Tremella salmonea is a species of fungus in the family Tremellaceae. It produces pale orange to salmon, foliose, gelatinous basidiocarps (fruit bodies) and is parasitic on other fungi on wood of broad-leaved trees. It was originally described from China.

Taxonomy

Tremella salmonea was first published in 2019 by Chinese mycologists Xin-Zhan Liu and Feng-Yan Bai based on collections made in Guangxi Province, China. The species is considered to be close to Tremella mesenterica, the type species of the genus, and hence belongs in Tremella sensu stricto.[1]

Description

Fruit bodies are gelatinous, salmon to pale orange, up to 10 mm across, and foliose. Microscopically, the basidia are tremelloid (globose to subglobose, with oblique to vertical septa), 4-celled, 31 to 38 by 29 to 37 μm.
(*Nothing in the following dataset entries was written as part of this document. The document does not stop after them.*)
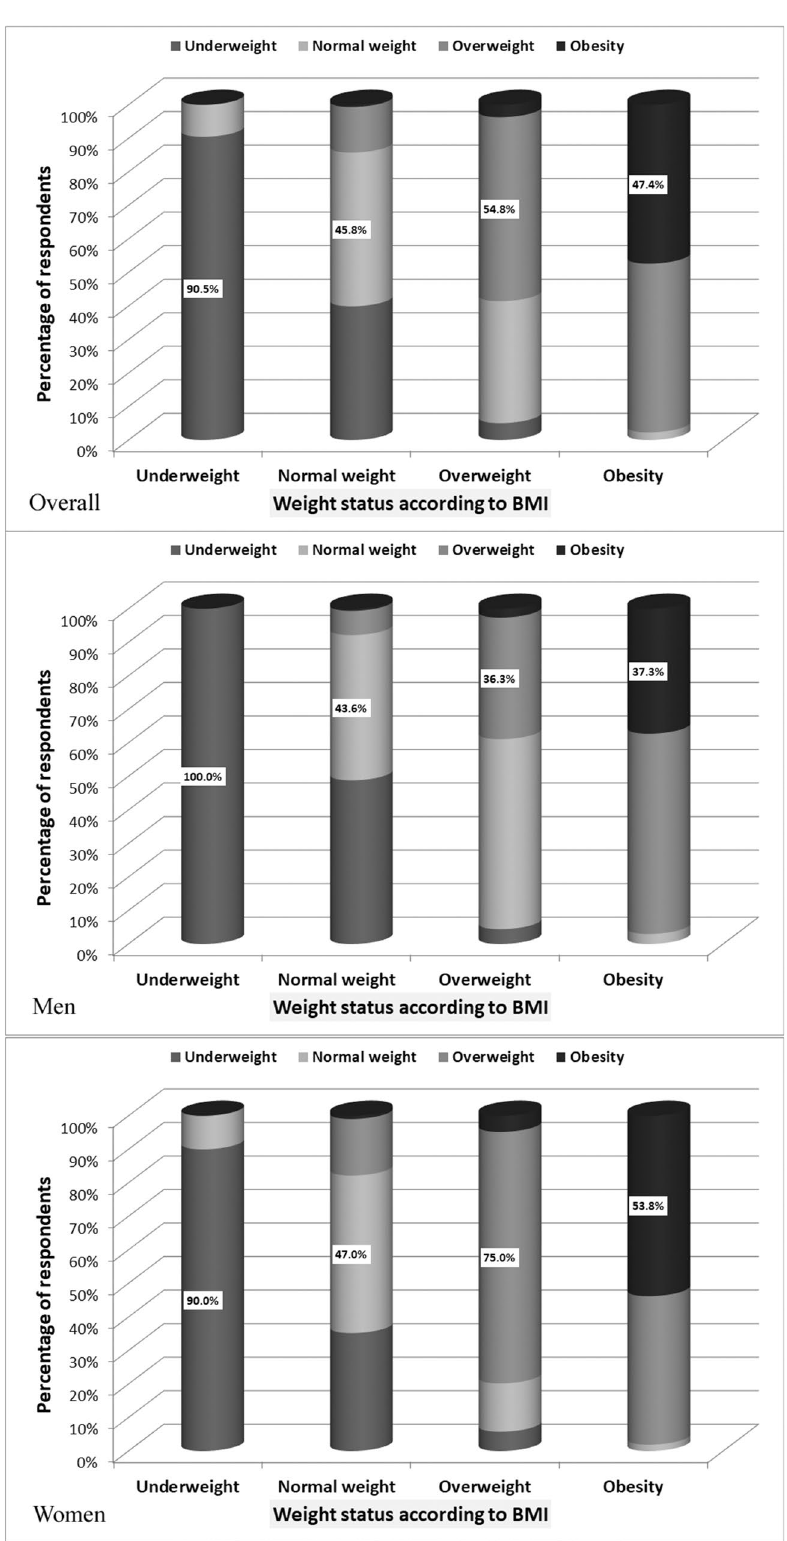
Figure 2. Comparison of compliance between subjective assessment of weight status according to Figure Rating Scale and weight status based on the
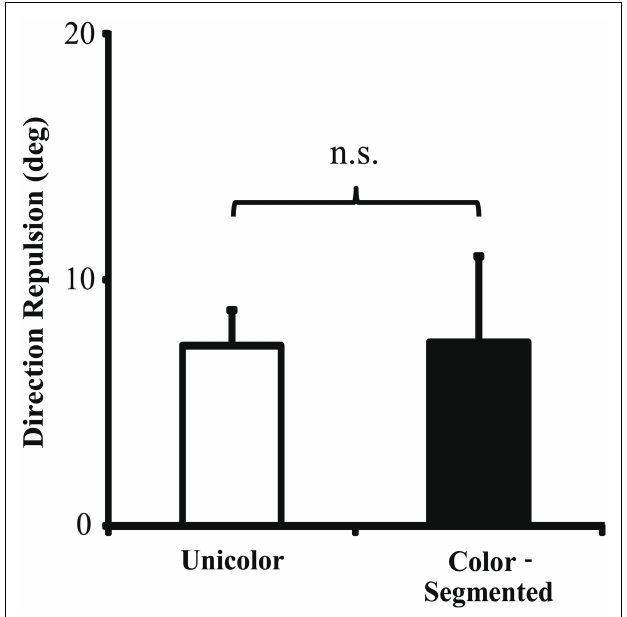
FIGURE 4 | Direction repulsion in Experiment 1. There was no significant change in direction repulsion between the unicolor (7.32 ± 1.45˚) and color-segmented (7.45 ± 3.50˚) paradigms [ t (16) =− 0.04, p = 0.97]. Error bars depict SEM.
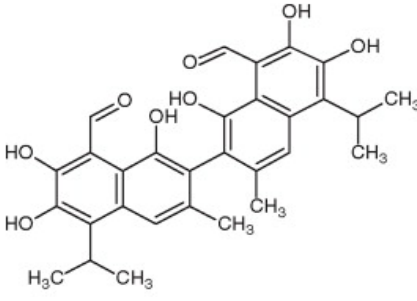
Figure 1. Chemical structure of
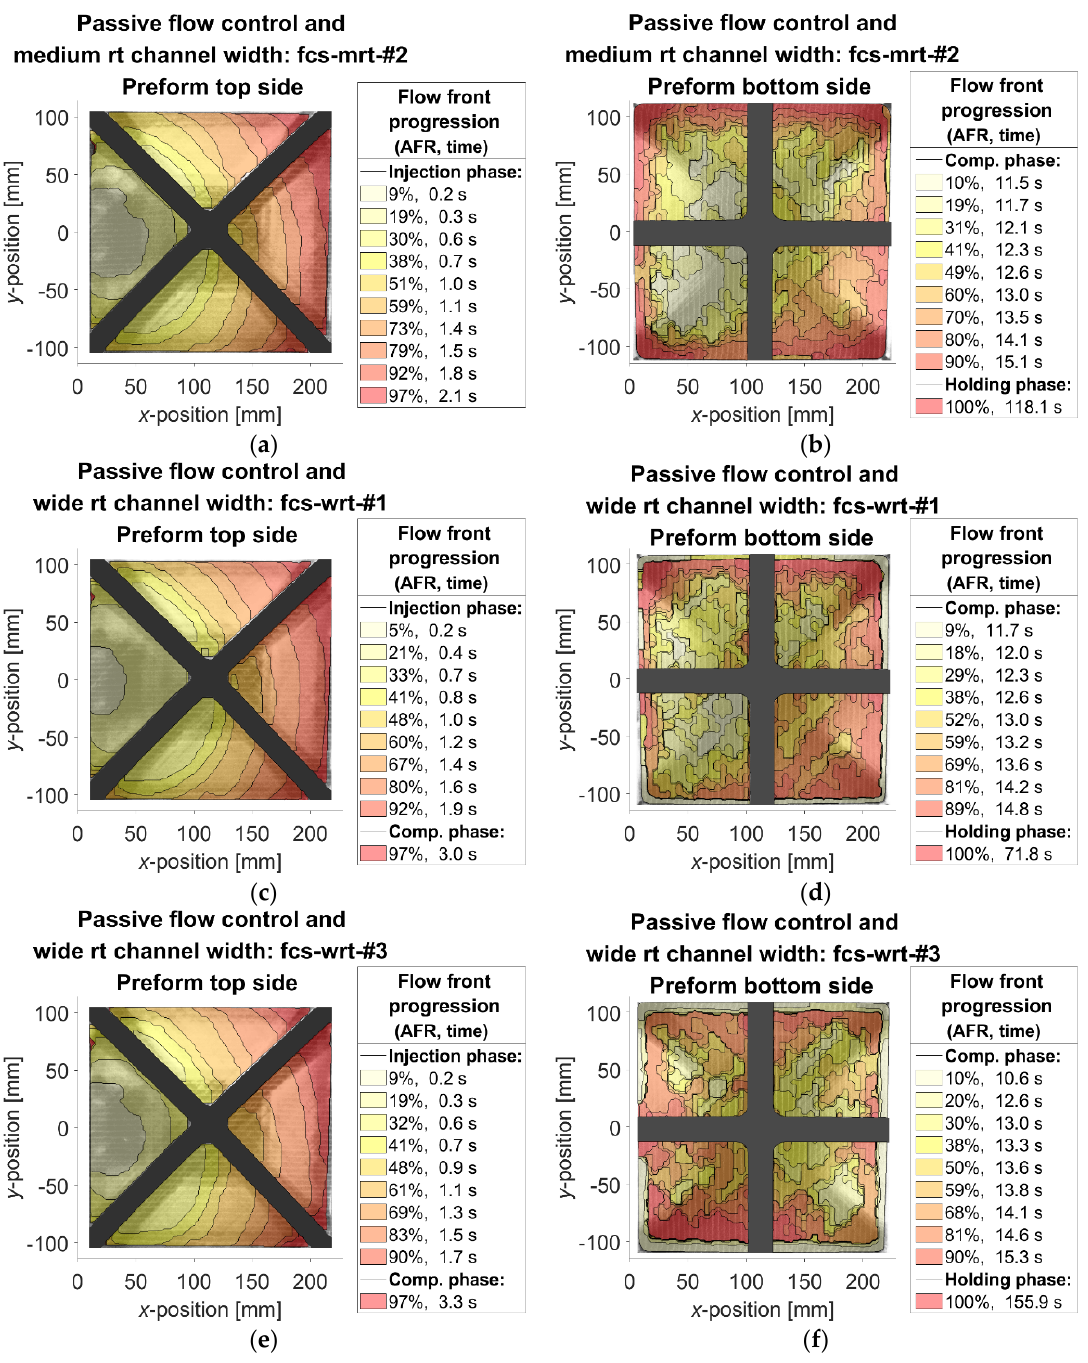
Figure A10. Flow front progression of FS-CRTM experiments of the flow control study: ( a , b ) medium race-tracking (rt) channel width—fcs-mrt-#2; ( c , d ) wide race-tracking channel width—fcs-wrt-#1; ( e , f ) wide race-tracking channel width—fcs-wrt-#3 (AFR = area filling ratio).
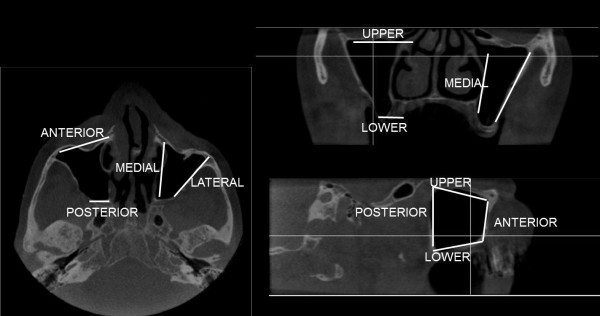
The locations of the abnormalities were recorded using orthogonal view of maxillary sinus.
The basidiospores are globose to subglobose, smooth, 16 to 22 by 15 to 20 μm.[1]

Similar species

Tremella roseolutescens is similarly coloured, but was described from Costa Rica and has smaller basidia and basidiospores.[2] Tremella rosea is also pink, but was described from Austria and has substantially smaller basidia and basidiospores.[3]

Habitat and distribution

Tremella salmonea is a parasite on lignicolous fungi, but its host is unknown. It was originally described from wood of a deciduous tree.[1]

The species is currently only known from China.

References

  1. 1.0 1.1 1.2 "Four new species of Tremella (Tremellales, Basidiomycota) based on morphology and DNA sequence data". MycoKeys 47: 75-95. 2019. doi:10.3897/mycokeys.47.29180. 
  2. "Four new species of Tremella (Tremellales: Basidiomycotina) from Costa Rica". Rev. Biol. Trop. 44 (Suppl. 4): 15–24. 1996. 
  3. von Höhnel F (1903). "Mycologische Fragmente". Annales Mycologici 1 (5): 391-414.